> **WRITTEN TASK 1**: In the Jsoup thread, why did the div lack the article_text class when the page was fetched?
> **WRITTEN TASK 2**: Please reproduce the passage of the Jsoup thread between "Reputation: 17208" and "is my wrong?", inclusive.

Reputation: 17208
I want to select
<div class="article_text">some long text </div>
with Jsoup.
String url = "computerworld.bg/45781_sofiya_teh_park_tryabva_da_bade_zavarshen_do_kraya_na_2015_g";
Document document = Jsoup.parse(new URL(url).openStream(), "ISO-8859-1", url);
Elements elements = document.select("div.article_text");
Then I want to iterate over elements and to get theri text. But the div is not selected. If I only try with div as css selector the correct text information is showing, but there are another not appropriate divs texts, so I have to use the class name.
Where is my wrong?
Upvotes: 0
Views: 1336
Reputation: 24423
The documentation obviously says it is ok.
Element masthead = doc.select("div.masthead").first(); // div with class=masthead
So, I think _
is causing the problem. Try with div[class=article_text]
as selector, and if that doesn't work then div[class^=article]
(class starts with article), but it could select more than you would want.
UPDATE
div.article_text
works on online Jsoup tester (http://try.jsoup.org/) with url from your code. Maybe the issue is how you are getting the document. This example uses Jsoup.connect()
Document doc = Jsoup.connect("http://www.computerworld.bg/45781_sofiya_teh_park_tryabva_da_bade_zavarshen_do_kraya_na_2015_g").get();
UPDATE 2
Turns out this particular url returns different content based on user agent (without user agent set, article_text
is not present on that div), so just set userAgent
to, for example, Mozilla
and it will work.
Jsoup.connect("http://www.computerworld.bg/45781_sofiya_teh_park_tryabva_da_bade_zavarshen_do_kraya_na_2015_g").userAgent("Mozilla").get();
Upvotes: 2

> **STORED DATA**:
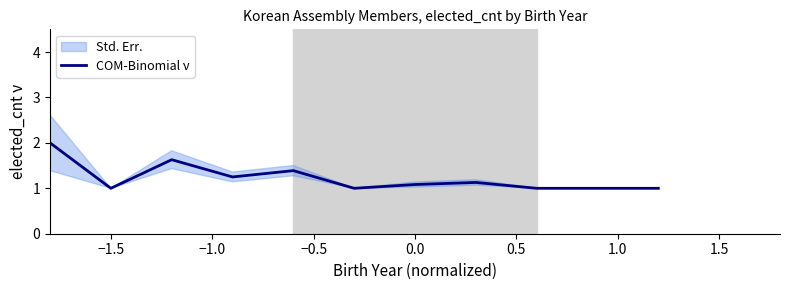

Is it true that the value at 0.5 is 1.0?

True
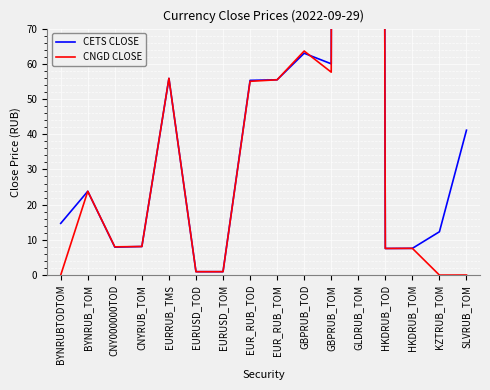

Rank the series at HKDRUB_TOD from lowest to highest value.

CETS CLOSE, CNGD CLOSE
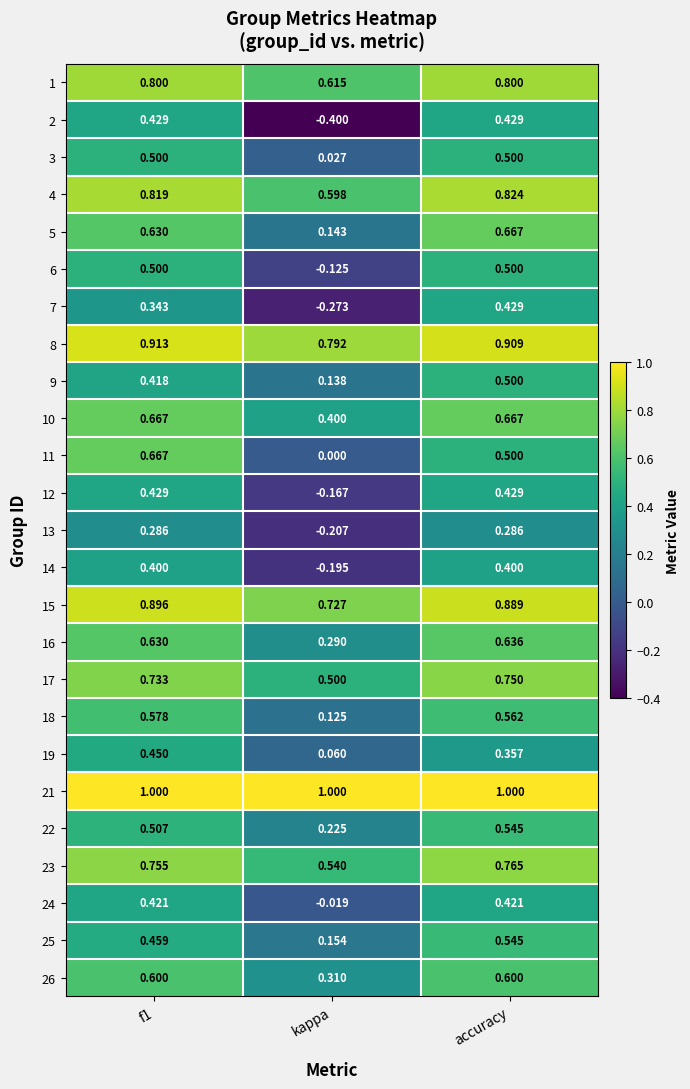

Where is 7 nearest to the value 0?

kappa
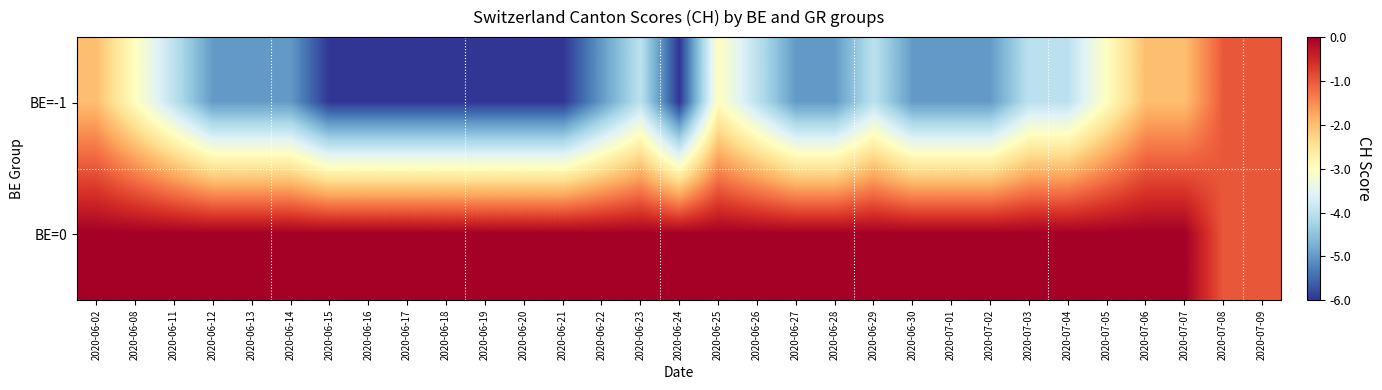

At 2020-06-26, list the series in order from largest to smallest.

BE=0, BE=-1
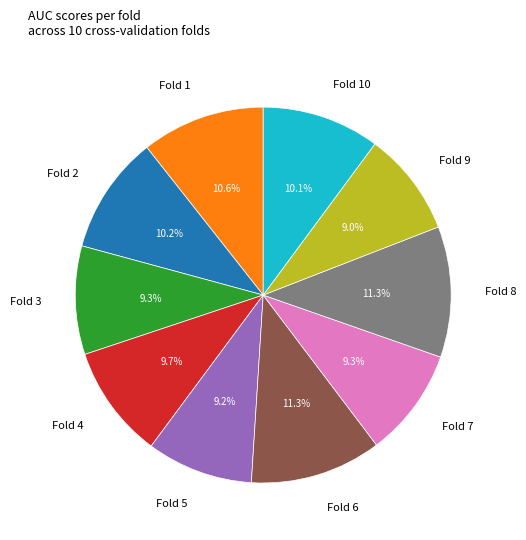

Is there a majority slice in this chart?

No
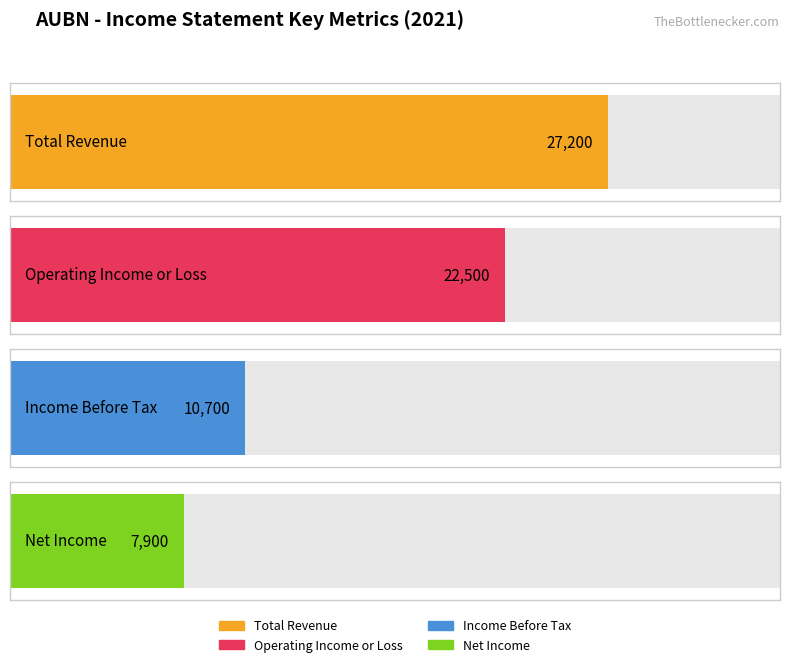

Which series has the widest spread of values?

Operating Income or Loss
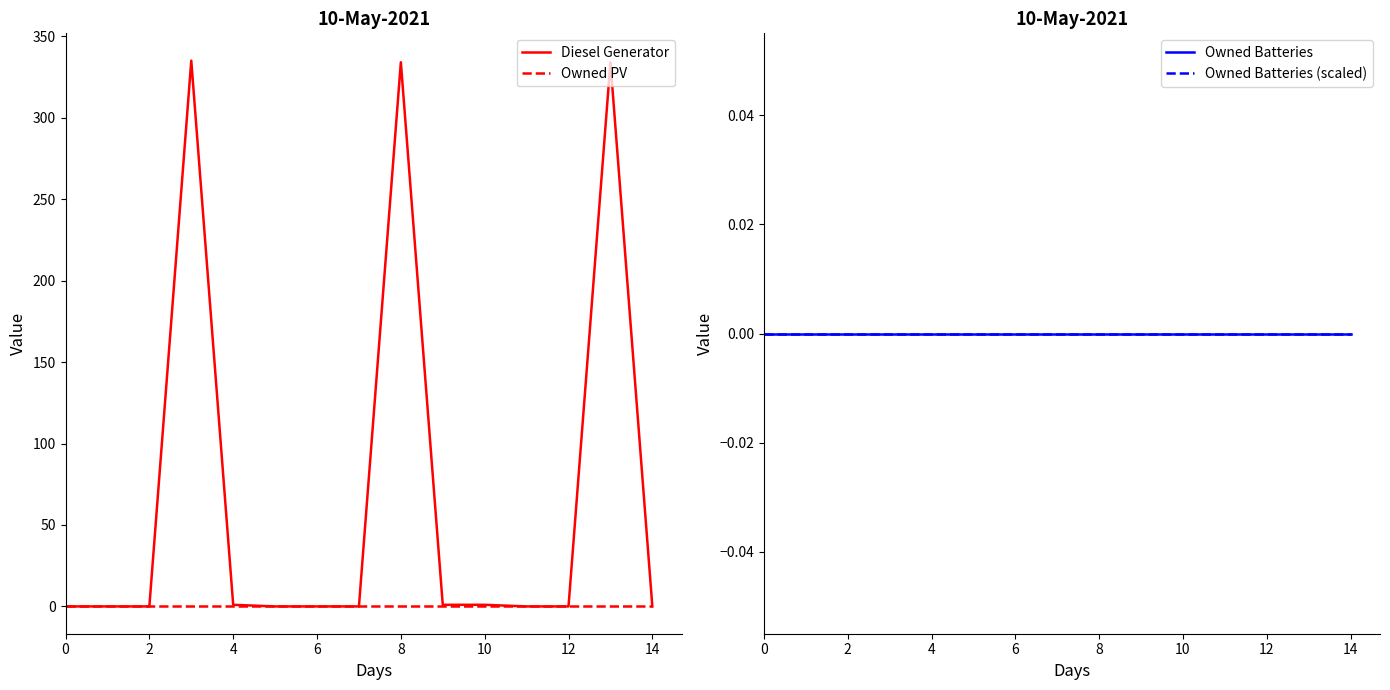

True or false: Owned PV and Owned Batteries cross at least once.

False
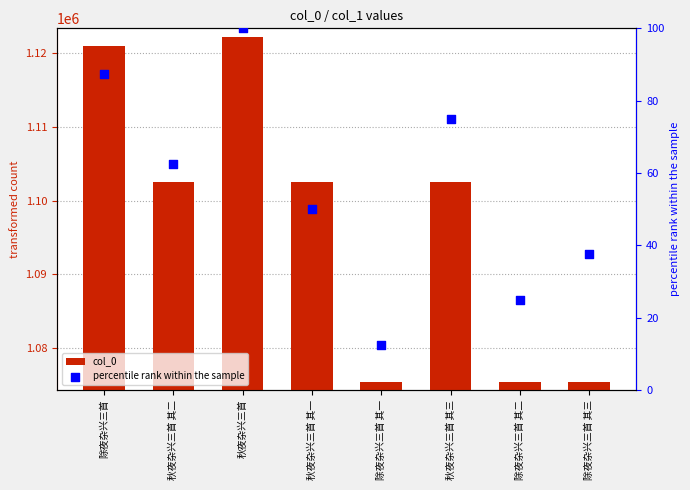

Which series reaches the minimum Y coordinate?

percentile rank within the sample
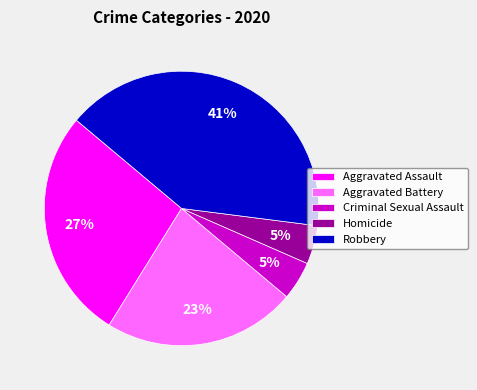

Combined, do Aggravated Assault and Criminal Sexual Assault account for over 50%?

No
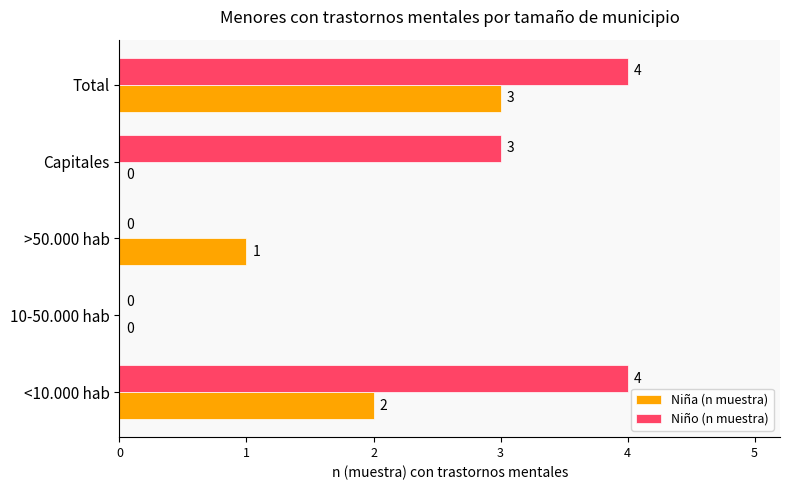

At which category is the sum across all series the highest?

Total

> **EXERCISE SOLUTION 1**: The URL returns different content depending on the user agent, and without a user agent set, article_text is not present on that div.

> **EXERCISE SOLUTION 2**:
Reputation: 17208
I want to select
<div class="article_text">some long text </div>
with Jsoup.
String url = "computerworld.bg/45781_sofiya_teh_park_tryabva_da_bade_zavarshen_do_kraya_na_2015_g";
Document document = Jsoup.parse(new URL(url).openStream(), "ISO-8859-1", url);
Elements elements = document.select("div.article_text");
Then I want to iterate over elements and to get theri text. But the div is not selected. If I only try with div as css selector the correct text information is showing, but there are another not appropriate divs texts, so I have to use the class name.
Where is my wrong?